Assigned task:
Answer these questions from the passage on Ericsson's e-waste drive in Benin.
(a) With which company and in which country did Ericsson make a similar deal last year?
(b) Where have the firms set up the collection depot?
(c) Where will the collected electronic waste be transported?

[Supplied passage — start]

After a similar deal last year with Airtel in Ghana, Ericsson has launched an e-waste collection and awareness drive in Benin in with partnership with MTN Benin.
The deal is expected to see the two take on the 48.9 million tons problem globally. The firms have set up a collection depot with a 20-foot container at Stade de l’Amitié de Kouhounou, Cotonou, Benin. The public as well as MTN are expected to dispose their electronic waste which will then be transported to an Ericsson-approved recycling partner in Durban, South Africa.
Fredrik Jejdling, Head of Region sub-Saharan Africa, Ericsson: “ We have been partnering with our customers across the region on e-waste take back and this partnership with MTN in Benin extends the scope of this initiative to include creating awareness about e-waste and helping to ensure that end-of-life material is waste-treated in an environmentally responsible manner.”

[Supplied passage — finish]
[Dataset content — start]

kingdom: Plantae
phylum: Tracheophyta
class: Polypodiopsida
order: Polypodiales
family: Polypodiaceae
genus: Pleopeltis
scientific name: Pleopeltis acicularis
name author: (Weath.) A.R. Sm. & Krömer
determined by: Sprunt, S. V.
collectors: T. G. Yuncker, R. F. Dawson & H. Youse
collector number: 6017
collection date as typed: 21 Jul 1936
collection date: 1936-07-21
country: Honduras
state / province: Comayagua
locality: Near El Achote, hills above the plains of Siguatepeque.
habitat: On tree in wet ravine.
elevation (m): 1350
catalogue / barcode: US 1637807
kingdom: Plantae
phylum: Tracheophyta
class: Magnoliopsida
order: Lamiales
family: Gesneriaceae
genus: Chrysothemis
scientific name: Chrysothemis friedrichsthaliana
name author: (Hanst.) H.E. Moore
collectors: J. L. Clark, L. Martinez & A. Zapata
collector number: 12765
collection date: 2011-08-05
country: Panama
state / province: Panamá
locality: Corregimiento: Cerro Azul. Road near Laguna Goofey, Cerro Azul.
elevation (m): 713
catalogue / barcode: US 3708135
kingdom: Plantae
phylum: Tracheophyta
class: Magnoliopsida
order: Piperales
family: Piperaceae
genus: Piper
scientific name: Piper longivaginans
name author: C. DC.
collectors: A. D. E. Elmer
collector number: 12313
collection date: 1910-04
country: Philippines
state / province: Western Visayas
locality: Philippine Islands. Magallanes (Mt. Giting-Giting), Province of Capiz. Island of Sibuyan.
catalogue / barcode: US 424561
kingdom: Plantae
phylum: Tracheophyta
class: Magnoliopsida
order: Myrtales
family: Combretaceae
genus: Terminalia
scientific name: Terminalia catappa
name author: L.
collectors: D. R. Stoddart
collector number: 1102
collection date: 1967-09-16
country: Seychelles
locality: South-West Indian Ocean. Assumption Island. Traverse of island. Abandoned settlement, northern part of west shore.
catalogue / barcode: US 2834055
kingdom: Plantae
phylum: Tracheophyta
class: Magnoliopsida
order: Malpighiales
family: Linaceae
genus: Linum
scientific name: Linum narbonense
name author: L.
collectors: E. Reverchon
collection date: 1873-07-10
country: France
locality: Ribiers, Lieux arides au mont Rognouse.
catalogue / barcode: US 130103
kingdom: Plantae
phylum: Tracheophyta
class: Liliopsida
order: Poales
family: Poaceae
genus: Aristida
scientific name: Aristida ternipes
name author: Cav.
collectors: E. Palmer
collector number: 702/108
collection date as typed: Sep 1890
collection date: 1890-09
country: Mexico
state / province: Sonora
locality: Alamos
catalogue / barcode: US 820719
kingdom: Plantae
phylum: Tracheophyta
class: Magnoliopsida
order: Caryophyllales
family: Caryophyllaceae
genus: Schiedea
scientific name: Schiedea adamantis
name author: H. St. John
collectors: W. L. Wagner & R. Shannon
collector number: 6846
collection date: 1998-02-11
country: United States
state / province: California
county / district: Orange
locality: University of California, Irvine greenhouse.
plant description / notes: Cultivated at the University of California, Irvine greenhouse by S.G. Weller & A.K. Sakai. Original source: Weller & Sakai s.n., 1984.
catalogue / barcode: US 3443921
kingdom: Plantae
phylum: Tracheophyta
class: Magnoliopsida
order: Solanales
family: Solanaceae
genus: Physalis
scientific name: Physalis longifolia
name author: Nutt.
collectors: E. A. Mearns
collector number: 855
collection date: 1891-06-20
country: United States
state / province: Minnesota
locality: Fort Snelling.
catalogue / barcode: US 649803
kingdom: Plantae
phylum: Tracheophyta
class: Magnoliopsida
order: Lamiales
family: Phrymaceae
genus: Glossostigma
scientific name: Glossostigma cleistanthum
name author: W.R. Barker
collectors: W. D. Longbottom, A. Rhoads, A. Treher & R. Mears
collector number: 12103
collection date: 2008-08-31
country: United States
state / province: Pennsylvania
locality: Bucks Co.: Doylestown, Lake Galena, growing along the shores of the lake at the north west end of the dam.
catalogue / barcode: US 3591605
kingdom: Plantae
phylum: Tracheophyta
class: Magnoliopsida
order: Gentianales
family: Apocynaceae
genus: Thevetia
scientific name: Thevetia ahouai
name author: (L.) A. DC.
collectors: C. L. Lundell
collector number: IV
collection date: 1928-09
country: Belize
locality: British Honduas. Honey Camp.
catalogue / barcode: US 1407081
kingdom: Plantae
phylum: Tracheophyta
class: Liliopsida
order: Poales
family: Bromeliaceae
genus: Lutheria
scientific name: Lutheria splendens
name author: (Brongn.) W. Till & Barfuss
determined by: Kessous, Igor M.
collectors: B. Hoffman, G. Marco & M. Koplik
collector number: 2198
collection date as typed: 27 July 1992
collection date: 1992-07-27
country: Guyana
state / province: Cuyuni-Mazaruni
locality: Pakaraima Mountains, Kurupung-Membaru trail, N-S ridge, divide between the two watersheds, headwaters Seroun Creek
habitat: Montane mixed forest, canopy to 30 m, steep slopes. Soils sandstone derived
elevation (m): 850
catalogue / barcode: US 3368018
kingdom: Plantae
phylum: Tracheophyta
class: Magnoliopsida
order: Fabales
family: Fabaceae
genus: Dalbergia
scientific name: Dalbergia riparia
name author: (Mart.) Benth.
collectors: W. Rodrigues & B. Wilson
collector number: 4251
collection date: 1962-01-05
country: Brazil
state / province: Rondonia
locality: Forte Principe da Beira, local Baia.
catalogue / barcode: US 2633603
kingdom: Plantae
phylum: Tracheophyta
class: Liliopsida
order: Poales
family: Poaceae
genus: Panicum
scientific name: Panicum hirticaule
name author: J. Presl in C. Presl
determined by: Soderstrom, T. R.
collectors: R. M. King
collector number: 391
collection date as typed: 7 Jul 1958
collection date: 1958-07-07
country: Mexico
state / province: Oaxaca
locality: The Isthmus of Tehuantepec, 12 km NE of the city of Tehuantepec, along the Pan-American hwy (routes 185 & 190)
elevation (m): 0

[Dataset content — finish]

Output for this exercise:
(a) Airtel, in Ghana.
(b) At Stade de l'Amitié de Kouhounou, Cotonou, Benin.
(c) To an Ericsson-approved recycling partner in Durban, South Africa.